While Rothwax can still write these words, he proposes moving the balance of power toward the government. If we were to adopt all of Rothwax's recommendations, more criminals would be convicted, but there would also be more innocent people sitting in jail cells. And these people would probably not be white male Superior Court judges, but young Black and Latino men. The Justice system is run by people and it is no more perfect than they are. No matter what reforms are implemented, there will be some cases that we find outrageous, either because the guilty are unpunished or because the innocent are persecuted. Moving toward a more Draconian system will not change this.

Although Rothwax would remove too many checks in the Justice system, he has some good points. The laws of search and seizure have become so complicated and contradictory that they offend common sense.
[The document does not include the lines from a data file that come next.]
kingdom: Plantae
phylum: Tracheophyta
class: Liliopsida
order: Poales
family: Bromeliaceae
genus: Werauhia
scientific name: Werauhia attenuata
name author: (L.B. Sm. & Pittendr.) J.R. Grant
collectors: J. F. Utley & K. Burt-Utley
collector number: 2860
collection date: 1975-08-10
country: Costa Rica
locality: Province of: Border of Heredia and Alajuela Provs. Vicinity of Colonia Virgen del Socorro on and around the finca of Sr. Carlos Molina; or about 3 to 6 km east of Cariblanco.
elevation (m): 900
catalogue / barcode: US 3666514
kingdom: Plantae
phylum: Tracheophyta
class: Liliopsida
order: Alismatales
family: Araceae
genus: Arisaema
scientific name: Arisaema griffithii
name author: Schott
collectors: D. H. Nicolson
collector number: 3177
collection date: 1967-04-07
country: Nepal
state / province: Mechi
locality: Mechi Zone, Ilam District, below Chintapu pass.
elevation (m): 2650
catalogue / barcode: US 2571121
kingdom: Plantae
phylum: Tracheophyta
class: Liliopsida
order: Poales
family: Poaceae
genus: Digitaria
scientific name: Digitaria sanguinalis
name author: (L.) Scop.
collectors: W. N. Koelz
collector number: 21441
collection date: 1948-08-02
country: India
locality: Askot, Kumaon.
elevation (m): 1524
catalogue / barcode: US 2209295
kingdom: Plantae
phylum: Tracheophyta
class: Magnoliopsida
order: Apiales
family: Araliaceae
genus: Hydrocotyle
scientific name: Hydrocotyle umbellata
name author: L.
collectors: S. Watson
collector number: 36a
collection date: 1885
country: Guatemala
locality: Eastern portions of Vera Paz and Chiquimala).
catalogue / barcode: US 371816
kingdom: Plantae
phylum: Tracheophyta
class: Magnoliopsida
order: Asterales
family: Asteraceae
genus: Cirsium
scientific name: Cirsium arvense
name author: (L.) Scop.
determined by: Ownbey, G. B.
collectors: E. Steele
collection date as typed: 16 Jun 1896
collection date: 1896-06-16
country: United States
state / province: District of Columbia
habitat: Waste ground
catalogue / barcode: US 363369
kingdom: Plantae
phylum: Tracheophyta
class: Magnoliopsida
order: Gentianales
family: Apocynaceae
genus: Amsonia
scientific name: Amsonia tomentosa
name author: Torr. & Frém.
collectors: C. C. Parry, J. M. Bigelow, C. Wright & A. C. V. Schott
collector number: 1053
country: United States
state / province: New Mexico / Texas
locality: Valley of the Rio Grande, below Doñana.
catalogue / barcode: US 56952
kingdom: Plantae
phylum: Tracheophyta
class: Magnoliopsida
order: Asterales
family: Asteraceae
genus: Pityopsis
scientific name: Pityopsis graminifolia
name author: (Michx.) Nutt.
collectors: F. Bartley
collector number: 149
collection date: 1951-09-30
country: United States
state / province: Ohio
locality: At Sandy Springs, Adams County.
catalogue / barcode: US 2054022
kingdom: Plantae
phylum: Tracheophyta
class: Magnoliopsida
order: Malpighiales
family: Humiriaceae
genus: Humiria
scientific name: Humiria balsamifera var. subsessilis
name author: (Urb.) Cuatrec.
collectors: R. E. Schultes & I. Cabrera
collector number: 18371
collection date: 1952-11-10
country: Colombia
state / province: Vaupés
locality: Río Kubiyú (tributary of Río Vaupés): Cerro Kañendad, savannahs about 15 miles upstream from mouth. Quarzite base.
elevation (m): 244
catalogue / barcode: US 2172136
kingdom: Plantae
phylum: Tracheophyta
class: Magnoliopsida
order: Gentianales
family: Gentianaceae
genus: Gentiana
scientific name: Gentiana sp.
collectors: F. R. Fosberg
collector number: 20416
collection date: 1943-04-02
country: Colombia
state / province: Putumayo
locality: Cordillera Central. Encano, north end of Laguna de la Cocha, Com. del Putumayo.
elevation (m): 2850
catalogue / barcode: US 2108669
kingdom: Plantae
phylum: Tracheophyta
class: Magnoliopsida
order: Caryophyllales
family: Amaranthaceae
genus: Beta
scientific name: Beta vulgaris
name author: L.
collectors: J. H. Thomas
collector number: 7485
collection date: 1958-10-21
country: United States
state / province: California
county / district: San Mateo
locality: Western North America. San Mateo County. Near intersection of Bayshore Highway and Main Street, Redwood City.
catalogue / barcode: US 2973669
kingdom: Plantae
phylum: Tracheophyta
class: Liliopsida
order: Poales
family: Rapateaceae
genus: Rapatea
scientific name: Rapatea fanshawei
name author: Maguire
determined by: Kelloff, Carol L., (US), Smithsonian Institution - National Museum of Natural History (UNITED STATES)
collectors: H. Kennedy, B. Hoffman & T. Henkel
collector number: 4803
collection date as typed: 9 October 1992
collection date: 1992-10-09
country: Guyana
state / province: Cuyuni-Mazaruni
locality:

Rothwax writes:

The problem is, the [search and seizure] law is so muddy that the police can't find out what they are allowed to do even if they wanted to. If a street cop took a sabbatical and holed himself up in a library for six months doing nothing but studying the law on search and seizure, he wouldn't know any more than he did before he started.

The O.J. Simpson case and the first trial of the Mendez brothers show how jury selection can be abused to select a jury that is incapable of a just verdict. Rothwax's recommendations on limiting peremptory challenge is good as well. But I do not have enough faith in the police or prosecutors to believe the rights of the accused would not be damaged if their was no right to have an attorney present during questioning. Nor do I think that it is right to assume that because a defendant does not testify on his own behalf, the prosecution's evidence should be considered in a stronger light by the jury. There are many reasons that a defendant may choose not to testify. The defense attorney may feel that the defendant is inarticulate or will not appear attractive to the jury. Even Rothwax admits this, but he brushes it off.

I was very disappointed with Guilty. Rothwax is, at most, an adequate writer and for a jurist and law professor he has a poor command of argument and logic. Rothwax proposes his reforms as a solution to our legal ills without fully explaining (or perhaps even considering) what the consequences might be. He admits that many of the rulings that he objects to were made in response to past abuses, but he does not explain how we can avoid having these abuses reoccur once the laws he objects to are overturned. Considering the poor quality of Rothwax's writing and reasoning, I would be happier if I could return the book for a refund.